Resilience and Positive Emotions
In keeping with the concept of resilience as the capacity to bounce back from stressful experiences, three studies using college students (Tugade and Fredrickson, 2004) provide empirical evidence for this theory.
They demonstrate the use of positive emotions to rebound from stress and to find positive meaning in stressful encounters. In the adult literature it has been demonstrated that positive emotions help to buffer against stress and that the use of positive reappraisal, problem-focused coping and the infusion of events with positive meaning are related to the occurrence and maintenance of positive affect (Folkman and Moskowitz, 2000); this predicts increases in psychological health and well-being (Affleck and Tennen, 1996).
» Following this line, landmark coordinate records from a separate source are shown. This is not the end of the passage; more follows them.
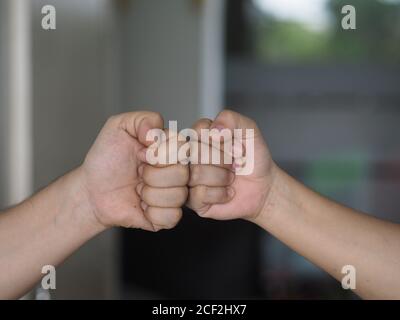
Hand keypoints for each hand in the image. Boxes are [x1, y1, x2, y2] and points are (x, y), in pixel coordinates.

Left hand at [80, 112, 187, 230]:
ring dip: (150, 193)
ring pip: (178, 196)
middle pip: (183, 174)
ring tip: (138, 188)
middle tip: (138, 172)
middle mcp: (177, 171)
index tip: (140, 153)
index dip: (159, 153)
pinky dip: (151, 212)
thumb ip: (143, 119)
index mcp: (172, 149)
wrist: (92, 190)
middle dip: (152, 174)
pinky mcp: (167, 216)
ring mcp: (174, 194)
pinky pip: (171, 216)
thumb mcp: (119, 127)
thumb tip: (159, 133)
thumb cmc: (106, 159)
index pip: (184, 148)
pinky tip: (142, 205)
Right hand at [187, 110, 276, 220]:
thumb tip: (214, 128)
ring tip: (231, 178)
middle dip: (223, 159)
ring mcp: (189, 178)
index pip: (198, 130)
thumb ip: (232, 119)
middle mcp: (190, 157)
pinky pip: (199, 194)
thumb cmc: (253, 159)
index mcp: (199, 137)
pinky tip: (227, 192)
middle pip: (196, 152)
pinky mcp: (193, 200)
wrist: (264, 187)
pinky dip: (221, 193)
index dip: (221, 140)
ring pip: (196, 173)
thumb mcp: (249, 132)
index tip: (234, 146)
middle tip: (234, 165)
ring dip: (223, 177)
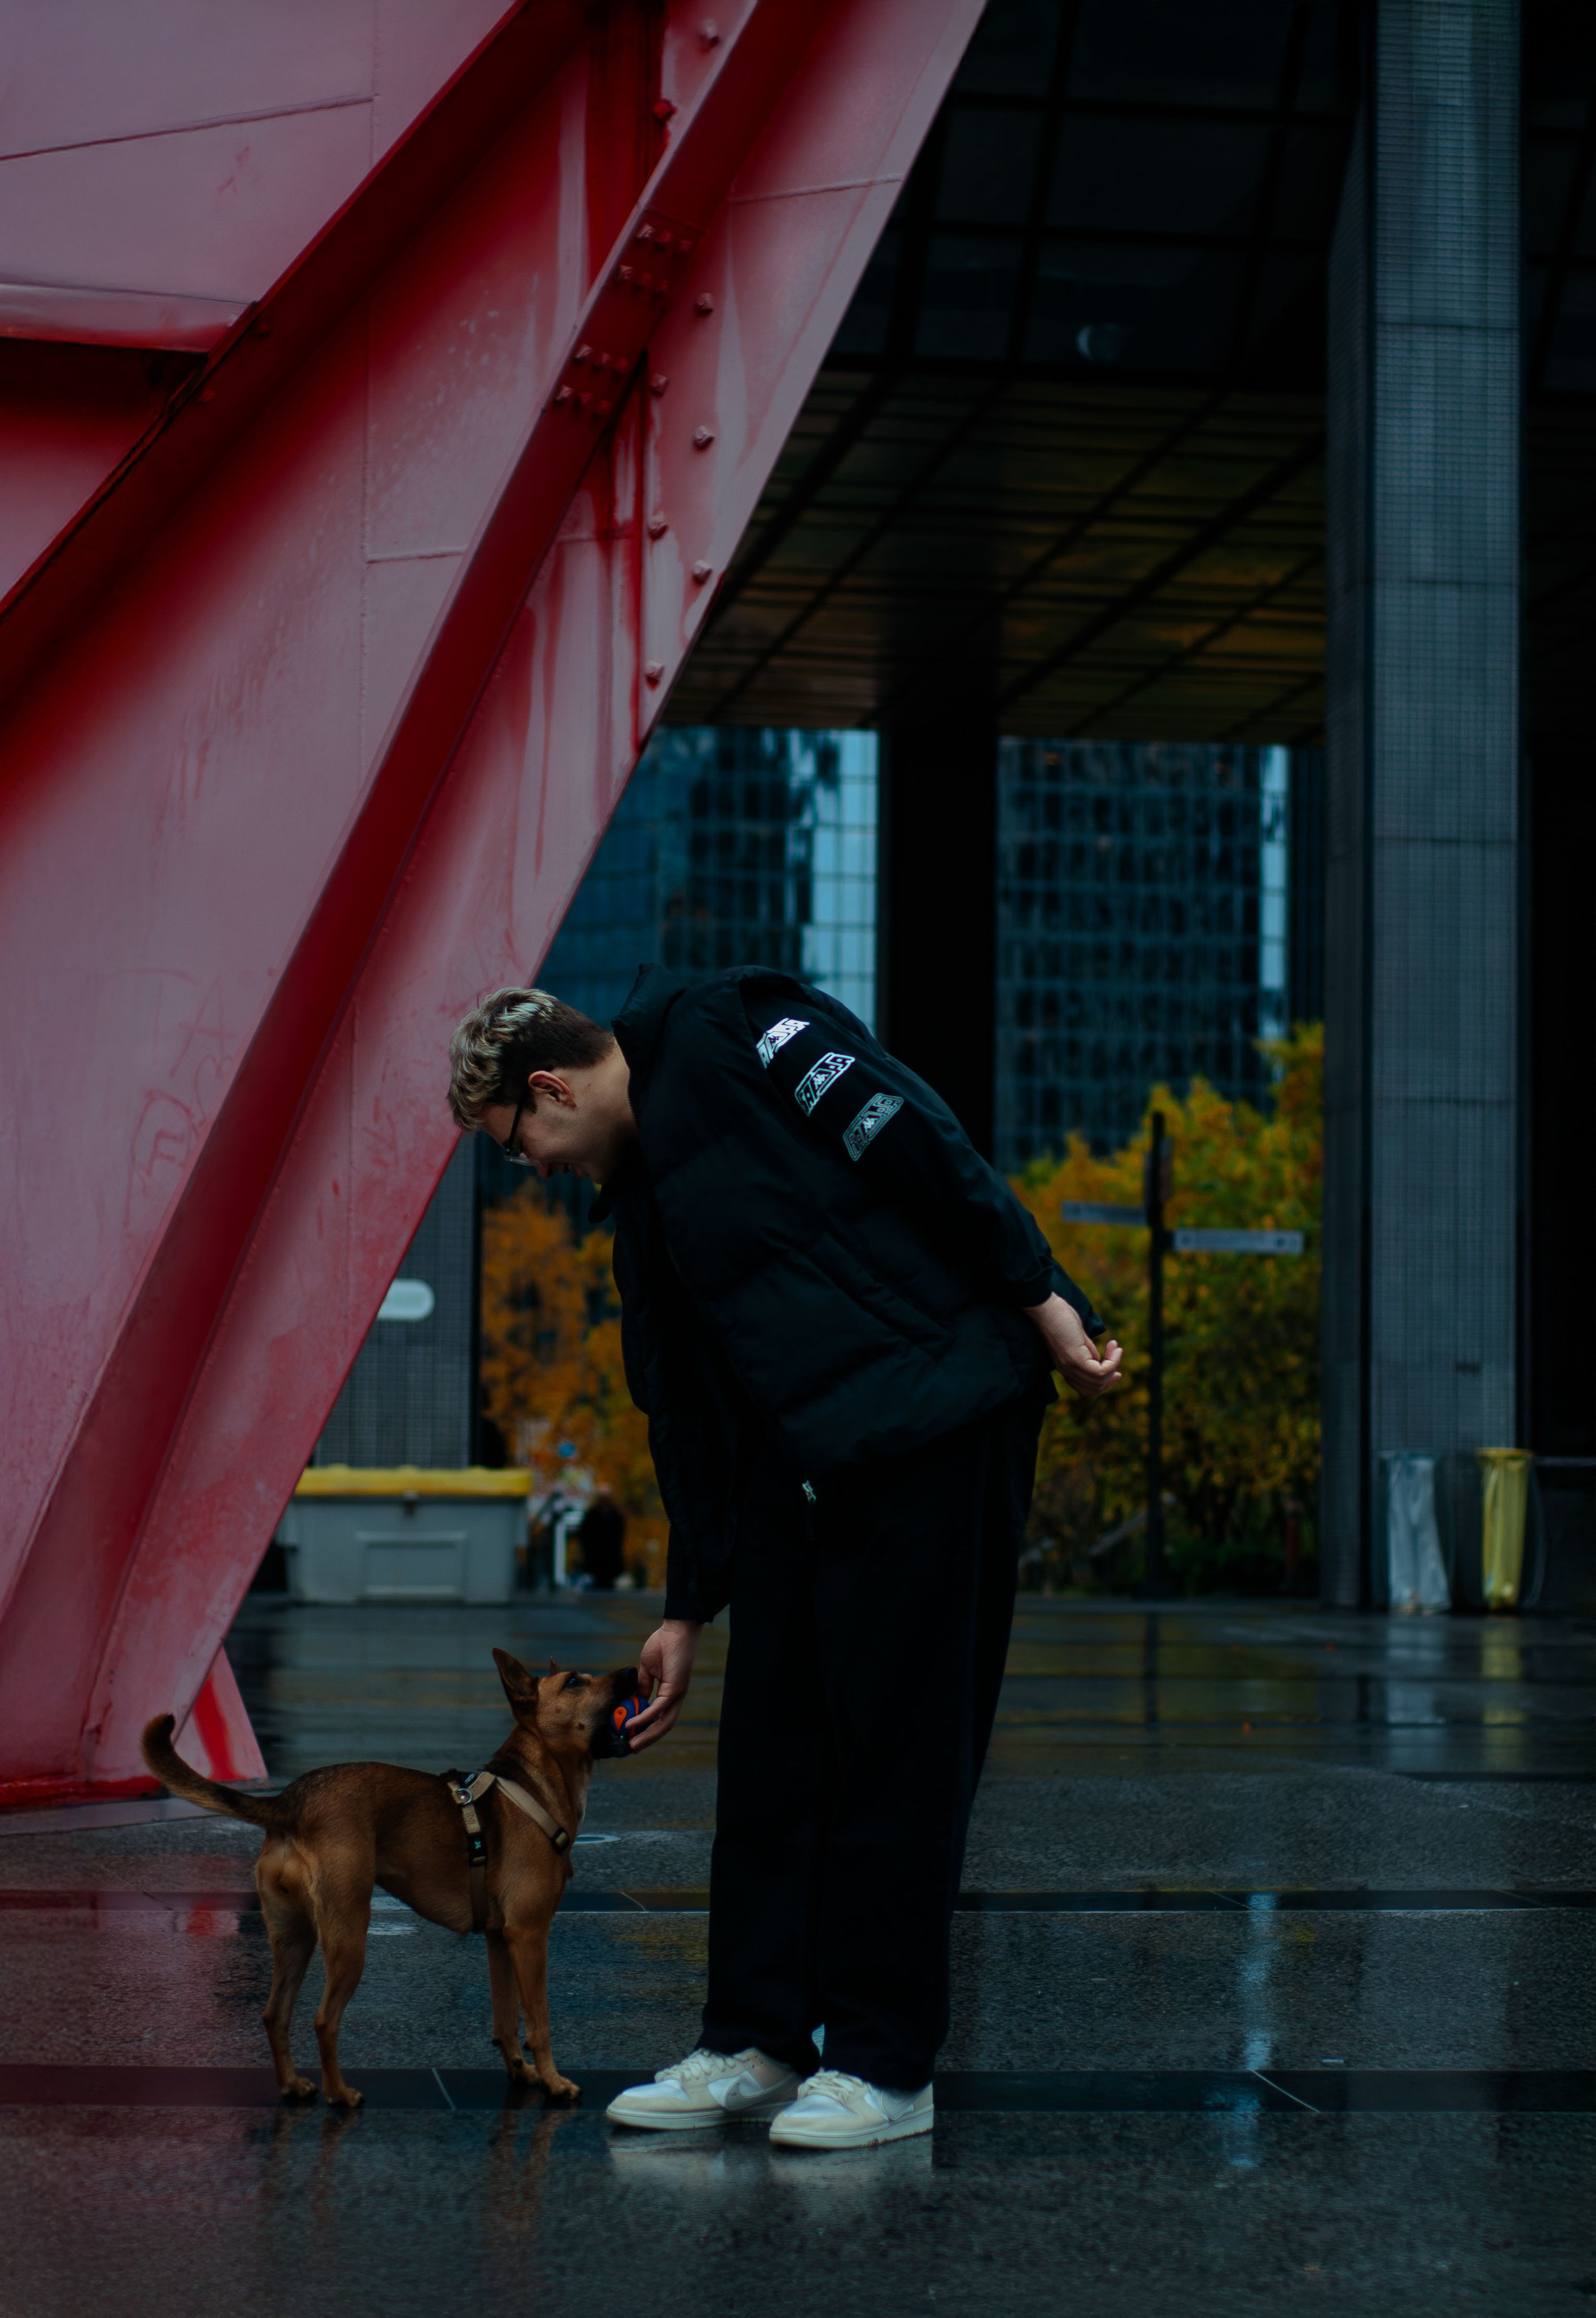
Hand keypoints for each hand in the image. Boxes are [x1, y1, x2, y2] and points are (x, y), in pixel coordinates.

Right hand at [628, 1619, 701, 1751]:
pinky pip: (658, 1708)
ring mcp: (677, 1694)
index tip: (633, 1737)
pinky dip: (645, 1717)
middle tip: (632, 1748)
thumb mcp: (647, 1669)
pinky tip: (632, 1722)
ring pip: (664, 1722)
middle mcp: (676, 1697)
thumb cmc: (663, 1644)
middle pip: (664, 1726)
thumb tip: (636, 1700)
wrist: (675, 1630)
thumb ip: (643, 1685)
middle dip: (647, 1738)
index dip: (648, 1729)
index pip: (660, 1717)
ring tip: (632, 1744)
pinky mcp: (675, 1688)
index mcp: (670, 1693)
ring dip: (647, 1735)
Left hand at [1023, 1292, 1123, 1399]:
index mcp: (1066, 1367)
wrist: (1045, 1307)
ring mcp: (1070, 1366)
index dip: (1103, 1383)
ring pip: (1098, 1381)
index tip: (1116, 1371)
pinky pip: (1099, 1371)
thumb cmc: (1060, 1317)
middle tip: (1117, 1355)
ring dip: (1113, 1365)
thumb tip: (1100, 1360)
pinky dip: (1111, 1362)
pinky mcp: (1075, 1358)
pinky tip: (1113, 1347)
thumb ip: (1088, 1352)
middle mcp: (1067, 1370)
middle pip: (1093, 1389)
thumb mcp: (1078, 1338)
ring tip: (1116, 1348)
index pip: (1085, 1389)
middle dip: (1111, 1376)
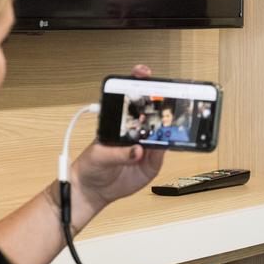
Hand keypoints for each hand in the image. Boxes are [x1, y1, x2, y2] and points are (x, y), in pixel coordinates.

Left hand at [71, 64, 164, 210]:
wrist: (93, 191)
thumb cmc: (90, 166)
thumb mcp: (99, 157)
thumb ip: (117, 154)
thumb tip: (137, 151)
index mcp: (119, 122)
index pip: (130, 98)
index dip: (138, 83)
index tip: (143, 73)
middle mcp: (135, 130)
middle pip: (152, 112)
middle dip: (162, 103)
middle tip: (169, 99)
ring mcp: (145, 145)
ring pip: (161, 131)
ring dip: (169, 126)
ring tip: (172, 123)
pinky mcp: (151, 162)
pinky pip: (163, 152)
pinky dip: (170, 146)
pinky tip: (170, 143)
The broaden-and-build theory of positive emotions articulated by Fredrickson (1998, 2001) demonstrates how positive and negative emotions provide distinct and complementary adaptive functions.
The cognitive and physiological effects can be felt in that positive emotions broaden one’s coping repertoire while negative emotions tend to focus on the `attack when angry and escape when afraid’. Linked with this view of emotions is the concept of emotional intelligence, described by Salovey and Mayer (1989 ±90) as the capacity to identify and regulate one’s emotions and use them to guide one’s thinking and actions. Positive emotions beget positive emotions and help to achieve an upward spiral of resources that will enhance emotional well-being.
Additionally, in the educational context, for example, a positive mood enhances elaborate processing, even of negative information. There has been convincing evidence that enjoyment of a learning task has had a positive influence on performance. Pekrun, Goetz, Titzand Perry (2002) tested the assumption that intrinsic activating positive emotions enhance motivation, facilitate elaborate information-processing, benefit from creative and flexible ways of thinking, direct attention towards task performance, and help self-regulation, implying that they should contribute to academic achievement.
They found that positive emotions do in fact relate in significant ways to learning achievement. Enjoyment, hope and pride related positively to students’ meta cognitive strategies for learning, and to flexible cognitive strategies of elaboration, organization and critical thinking.